The instance shows the extra advantages you may get from 8bit quantization coupled with 4th Gen Xeon leading to very low generation time for every token. This level of performance definitely makes it possible to run LLMs on CPU platforms, giving customers more IT flexibility and higher cost-performance than ever before.

Chat experience on Xeon

Recently, Clement, the CEO of HuggingFace, recently said: “*More firms could be higher served specializing in smaller, specific models which might be cheaper to coach and run.*” The emergence of relatively smaller models like Alpaca, BloomZ and Vicuna, open a brand new opportunity for enterprises to lower the price of fine-tuning and inference in production. As demonstrated above, high-quality quantization brings high-quality chat experiences to Intel CPU platforms, without the necessity of running mammoth LLMs and complicated AI accelerators.

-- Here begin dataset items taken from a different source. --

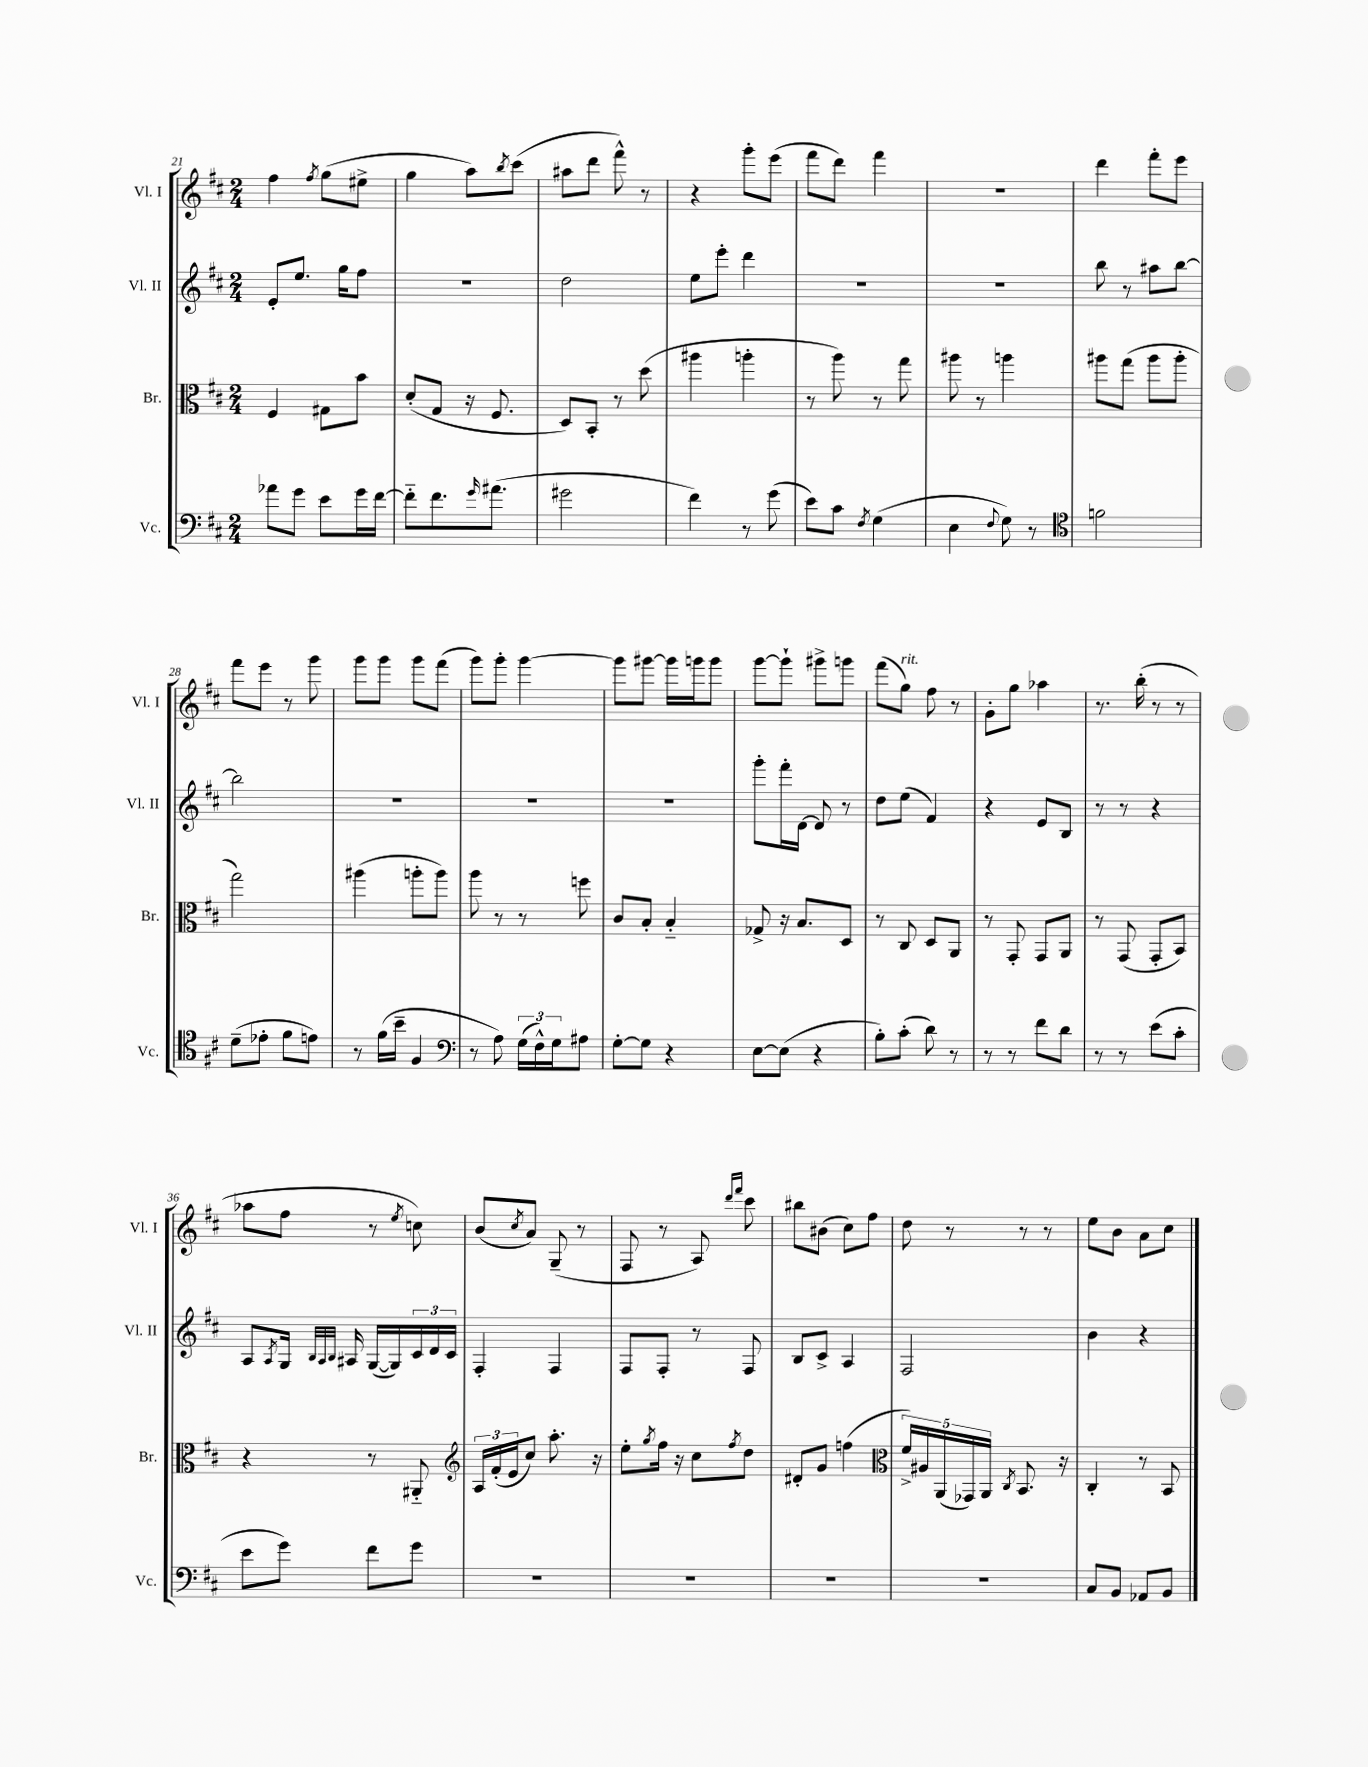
<<
\new StaffGroup <<
\new Staff = "s0" \with { instrumentName = "Vl. I" shortInstrumentName = "Vl. I" } {
    \clef treble \key d \major \numericTimeSignature \time 2/4
    fis''4 \acciaccatura { fis''8 } g''8( eis''8-> |
    g''4 a''8) \acciaccatura { b''8 } cis'''8( |
    ais''8 d'''8 fis'''8-^) r8 |
    r4 g'''8-. e'''8( |
    fis'''8 d'''8) fis'''4 |
    R2 |
    d'''4 fis'''8-. e'''8 |
    fis'''8 e'''8 r8 g'''8 |
    g'''8 g'''8 g'''8 fis'''8( |
    g'''8) g'''8-. g'''4~ |
    g'''8 gis'''8~ gis'''16 g'''16 g'''8 |
    g'''8~ g'''8-! gis'''8-> g'''8 |
    fis'''8( g''8^\markup { \italic "rit." }) fis''8 r8 |
    g'8-. g''8 aes''4 |
    r8. b''16-.( r8 r8 |
    aes''8 fis''8 r8 \acciaccatura { e''8 } c''8) |
    b'8( \acciaccatura { cis''8 } a'8) g8--( r8 |
    fis8 r8 a8) \grace { d'''16 fis'''16 } cis'''8 |
    bis''8 bis'8( cis''8) fis''8 |
    d''8 r8 r8 r8 |
    e''8 b'8 a'8 cis''8 \bar "|." |
}
\new Staff = "s1" \with { instrumentName = "Vl. II" shortInstrumentName = "Vl. II" } {
    \clef treble \key d \major \numericTimeSignature \time 2/4
    e'8-. e''8. g''16 fis''8 |
    R2 |
    d''2 |
    e''8 e'''8-. d'''4 |
    r2 |
    R2 |
    b''8 r8 ais''8 b''8~ |
    b''2 |
    R2 |
    R2 |
    R2 |
    g'''8-. fis'''16-. d'16~ d'8 r8 |
    d''8 e''8( fis'4) |
    r4 e'8 b8 |
    r8 r8 r4 |
    a8 \acciaccatura { a8 } g16 \grace { b32 a32 b32 } ais16 g16~( g16) \tuplet 3/2 { cis'16 d'16 cis'16 } |
    fis4-. fis4 |
    fis8 fis8-. r8 fis8 |
    b8 cis'8-> a4 |
    fis2 |
    b'4 r4 \bar "|." |
}
\new Staff = "s2" \with { instrumentName = "Br." shortInstrumentName = "Br." } {
    \clef alto \key d \major \numericTimeSignature \time 2/4
    fis4 gis8 b'8 |
    d'8-.( g8 r16 fis8. |
    d8) b,8-. r8 d''8( |
    ais''4 a''4-. |
    r8 a''8) r8 g''8 |
    ais''8 r8 a''4 |
    ais''8 g''8( ais''8 ais''8-. |
    g''2) |
    ais''4( a''8-. a''8) |
    a''8 r8 r8 f''8 |
    cis'8 b8-. b4-_ |
    ges8-> r16 b8. d8 |
    r8 cis8 d8 a,8 |
    r8 g,8-. g,8 a,8 |
    r8 g,8( g,8-. b,8) |
    r4 r8 ais,8-_ |
    \clef treble \tuplet 3/2 { a16 fis'16-.( e'16 } cis''8) a''8.-. r16 |
    e''8-. \acciaccatura { g''8 } fis''16 r16 cis''8 \acciaccatura { fis''8 } d''8 |
    dis'8-. g'8 f''4( |
    \clef alto \tuplet 5/4 { fis'16->) ais16 a,16( ges,16) a,16 } \acciaccatura { cis8 } b,8. r16 |
    cis4-. r8 b,8 \bar "|." |
}
\new Staff = "s3" \with { instrumentName = "Vc." shortInstrumentName = "Vc." } {
    \clef bass \key d \major \numericTimeSignature \time 2/4
    aes'8 g'8 e'8 g'16 fis'16~ |
    fis'8-_ fis'8. \grace { g'16 } ais'8.( |
    gis'2 |
    fis'4) r8 g'8( |
    e'8) cis'8 \acciaccatura { fis8 } g4( |
    e4 \appoggiatura { fis8 } g8) r8 |
    \clef tenor f'2 |
    d'8--( ees'8-. fis'8 e'8) |
    r8 fis'16( b'16-- fis4 |
    \clef bass r8 a8) \tuplet 3/2 { g16( fis16-^) g16 } ais8 |
    g8~-. g8 r4 |
    e8~ e8( r4 |
    b8-.) cis'8-.( d'8) r8 |
    r8 r8 fis'8 d'8 |
    r8 r8 e'8( cis'8-. |
    e'8 g'8) fis'8 g'8 |
    R2 |
    R2 |
    R2 |
    R2 |
    cis8 b,8 aes,8 b,8 \bar "|." |
}
>>
>>
\layout { \context { \Score currentBarNumber = #21 } }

Along with Intel, we’re hosting a brand new exciting demo in Spaces called Q8-Chat (pronounced “Cute chat”). Q8-Chat offers you a ChatGPT-like chat experience, while only running on a single socket Intel Sapphire Rapids CPU with 32 cores and a batch size of 1.

Next steps

We’re currently working on integrating these latest quantization techniques into the Hugging Face Optimum Intel library through Intel Neural Compressor.
Once we’re done, you’ll have the ability to copy these demos with just just a few lines of code.

Stay tuned. The longer term is 8-bit!

This post is guaranteed 100% ChatGPT-free.

Acknowledgment

This blog was made at the side of Ofir Zafrir, Igor Margulis, Guy Boudoukh and Moshe Wasserblat from Intel Labs.
Special due to them for his or her great comments and collaboration.